Hoeldtke R D, Boden G
West Virginia University, Morgantown.
Ann Intern Med. 1994 Mar 15;120(6):512-7. doi: 10.7326/0003-4819-120-6-199403150-00011.
The failure of some type I diabetic patients to secrete epinephrine and glucagon in response to hypoglycemia has been documented by many investigators, and most studies have confirmed that an inability to secrete these counterregulatory hormones places patients at risk for developing clinical hypoglycemia. Inadequate acute glucose counterregulation can result from multiple mechanisms. Failure of central glucoreceptors to recognize hypoglycemia and to activate counterregulation may be the most common. Decreased central recognition of hypoglycemia results from either strict antecedent glucose control or from a recent hypoglycemic event. Controversy about the relation between autonomic neuropathy and counterregulatory hormone secretion has arisen because divergent criteria have been used in the published studies for the diagnosis of autonomic neuropathy. Advanced adrenergic neuropathy, as evidenced by orthostatic hypotension, generally leads to decreased epinephrine secretion after hypoglycemia. Subclinical neuropathy, however, as diagnosed from measurement of heart rate variability, may diminish the awareness of hypoglycemia but does not affect counterregulatory hormone secretion. Failure of counterregulatory hormone secretion in some patients with type I diabetes, however, may represent a selective autonomic neuropathy; the disease has limited the patient's ability to secrete epinephrine and pancreatic polypeptide in response to hypoglycemia even though it has spared the autonomic neurons responsible for cardiovascular reflexes. Finally, recent provocative reports indicate that decreased responsiveness to adrenergic stimuli may cause hypoglycemia unawareness in some patients. Further documentation of this mechanism is required, and its relative importance with respect to other mechanisms needs to be established. These questions are increasingly important clinically because the Diabetes Control and Complications Trial has confirmed that the prevalence of severe hypoglycemia remains a major obstacle to attempts to prevent diabetic complications with intensive insulin therapy. Until glucose counterregulation is more fully understood and methods for preventing hypoglycemia developed, patients with recurrent hypoglycemia unawareness or a history of hypoglycemia-related accidents should probably not be treated with intensive insulin therapy.

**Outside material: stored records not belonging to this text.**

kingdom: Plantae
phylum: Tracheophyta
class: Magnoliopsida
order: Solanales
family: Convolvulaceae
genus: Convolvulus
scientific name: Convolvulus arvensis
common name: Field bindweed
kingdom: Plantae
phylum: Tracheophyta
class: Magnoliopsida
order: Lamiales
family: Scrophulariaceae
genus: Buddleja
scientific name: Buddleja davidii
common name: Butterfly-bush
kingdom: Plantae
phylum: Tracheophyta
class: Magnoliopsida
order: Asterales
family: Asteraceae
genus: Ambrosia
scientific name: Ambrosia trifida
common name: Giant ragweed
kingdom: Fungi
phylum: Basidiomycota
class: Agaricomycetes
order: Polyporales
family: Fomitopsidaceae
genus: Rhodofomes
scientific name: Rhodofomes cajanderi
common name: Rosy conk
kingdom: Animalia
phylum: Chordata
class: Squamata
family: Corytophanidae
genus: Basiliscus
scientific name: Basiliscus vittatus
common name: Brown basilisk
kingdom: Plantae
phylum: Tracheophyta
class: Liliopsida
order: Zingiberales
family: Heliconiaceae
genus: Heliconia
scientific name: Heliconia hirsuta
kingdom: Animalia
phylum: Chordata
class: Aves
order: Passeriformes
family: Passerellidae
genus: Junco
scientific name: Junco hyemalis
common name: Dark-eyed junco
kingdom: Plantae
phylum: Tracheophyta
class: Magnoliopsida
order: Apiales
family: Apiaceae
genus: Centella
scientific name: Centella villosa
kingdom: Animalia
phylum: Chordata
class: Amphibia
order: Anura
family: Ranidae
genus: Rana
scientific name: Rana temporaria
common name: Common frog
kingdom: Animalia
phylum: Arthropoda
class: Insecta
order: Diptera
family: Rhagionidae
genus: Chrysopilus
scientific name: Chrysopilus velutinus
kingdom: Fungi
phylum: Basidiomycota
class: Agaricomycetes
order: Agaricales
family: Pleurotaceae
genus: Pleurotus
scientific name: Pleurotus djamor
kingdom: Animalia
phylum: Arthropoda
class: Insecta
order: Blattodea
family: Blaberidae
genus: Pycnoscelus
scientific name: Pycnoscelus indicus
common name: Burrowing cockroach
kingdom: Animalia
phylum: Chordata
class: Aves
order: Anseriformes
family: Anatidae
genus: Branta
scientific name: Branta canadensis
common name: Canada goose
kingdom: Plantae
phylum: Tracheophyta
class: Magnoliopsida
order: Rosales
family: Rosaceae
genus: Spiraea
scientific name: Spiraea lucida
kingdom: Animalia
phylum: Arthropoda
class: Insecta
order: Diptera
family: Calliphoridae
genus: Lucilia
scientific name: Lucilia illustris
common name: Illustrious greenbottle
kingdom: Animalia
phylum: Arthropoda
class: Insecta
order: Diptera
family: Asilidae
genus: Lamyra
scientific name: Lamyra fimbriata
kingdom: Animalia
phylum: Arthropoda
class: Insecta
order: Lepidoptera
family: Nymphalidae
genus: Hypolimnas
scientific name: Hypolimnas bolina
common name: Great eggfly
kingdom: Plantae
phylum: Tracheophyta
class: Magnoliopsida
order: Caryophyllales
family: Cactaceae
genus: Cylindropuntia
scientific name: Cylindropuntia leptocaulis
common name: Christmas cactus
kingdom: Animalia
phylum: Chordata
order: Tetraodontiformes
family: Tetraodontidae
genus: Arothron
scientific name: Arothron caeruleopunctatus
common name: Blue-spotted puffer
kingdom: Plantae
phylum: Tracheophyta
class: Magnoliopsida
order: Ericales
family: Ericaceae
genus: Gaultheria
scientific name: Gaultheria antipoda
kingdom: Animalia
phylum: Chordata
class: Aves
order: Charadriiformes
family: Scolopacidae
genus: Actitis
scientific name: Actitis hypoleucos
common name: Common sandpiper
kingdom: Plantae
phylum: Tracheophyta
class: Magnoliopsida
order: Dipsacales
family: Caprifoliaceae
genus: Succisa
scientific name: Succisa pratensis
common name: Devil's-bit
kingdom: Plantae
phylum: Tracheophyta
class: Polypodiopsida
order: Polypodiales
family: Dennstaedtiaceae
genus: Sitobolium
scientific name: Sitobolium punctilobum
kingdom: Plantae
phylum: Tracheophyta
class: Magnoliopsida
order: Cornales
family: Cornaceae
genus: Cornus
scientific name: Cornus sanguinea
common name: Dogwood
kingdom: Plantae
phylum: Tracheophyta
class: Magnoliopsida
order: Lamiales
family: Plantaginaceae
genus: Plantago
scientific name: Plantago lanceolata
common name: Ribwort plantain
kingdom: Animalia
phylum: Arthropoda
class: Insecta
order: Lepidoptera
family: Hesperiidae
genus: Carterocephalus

许多研究者已证实,部分I型糖尿病患者在低血糖时无法分泌肾上腺素和胰高血糖素,且大多数研究已证实,无法分泌这些对抗调节激素会使患者有发生临床低血糖的风险。急性葡萄糖对抗调节不足可由多种机制引起。中枢葡萄糖感受器无法识别低血糖并激活对抗调节可能是最常见的原因。中枢对低血糖的识别能力下降是由严格的前期血糖控制或近期的低血糖事件导致的。由于已发表的自主神经病变诊断研究中使用的标准存在差异,因此引发了关于自主神经病变与对抗调节激素分泌之间关系的争议。直立性低血压所证明的严重肾上腺素能神经病变,通常会导致低血糖后肾上腺素分泌减少。然而,通过心率变异性测量诊断出的亚临床神经病变,可能会降低对低血糖的感知,但不影响对抗调节激素的分泌。然而,一些I型糖尿病患者对抗调节激素分泌失败,可能代表一种选择性自主神经病变;尽管该疾病未累及负责心血管反射的自主神经元,但已限制了患者在低血糖时分泌肾上腺素和胰多肽的能力。最后,最近有引人关注的报告表明,对肾上腺素能刺激反应性降低可能会导致一些患者出现低血糖无知觉。需要对此机制进行进一步论证,并确定其相对于其他机制的相对重要性。这些问题在临床上越来越重要,因为糖尿病控制与并发症试验已证实,严重低血糖的患病率仍然是强化胰岛素治疗预防糖尿病并发症尝试的主要障碍。在更全面地了解葡萄糖对抗调节并开发出预防低血糖的方法之前,反复出现低血糖无知觉或有低血糖相关事故史的患者可能不应接受强化胰岛素治疗。